* _Task goal_:
Reproduce every entry exactly as given.

* _Data for the task_:
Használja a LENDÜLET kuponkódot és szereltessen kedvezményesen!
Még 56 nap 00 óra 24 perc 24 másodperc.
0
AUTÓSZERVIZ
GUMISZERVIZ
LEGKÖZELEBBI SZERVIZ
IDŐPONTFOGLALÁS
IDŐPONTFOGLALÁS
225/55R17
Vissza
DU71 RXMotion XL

* _Solution for this exercise_:
Használja a LENDÜLET kuponkódot és szereltessen kedvezményesen!
Még 56 nap 00 óra 24 perc 24 másodperc.
0
AUTÓSZERVIZ
GUMISZERVIZ
LEGKÖZELEBBI SZERVIZ
IDŐPONTFOGLALÁS
IDŐPONTFOGLALÁS
225/55R17
Vissza
DU71 RXMotion XL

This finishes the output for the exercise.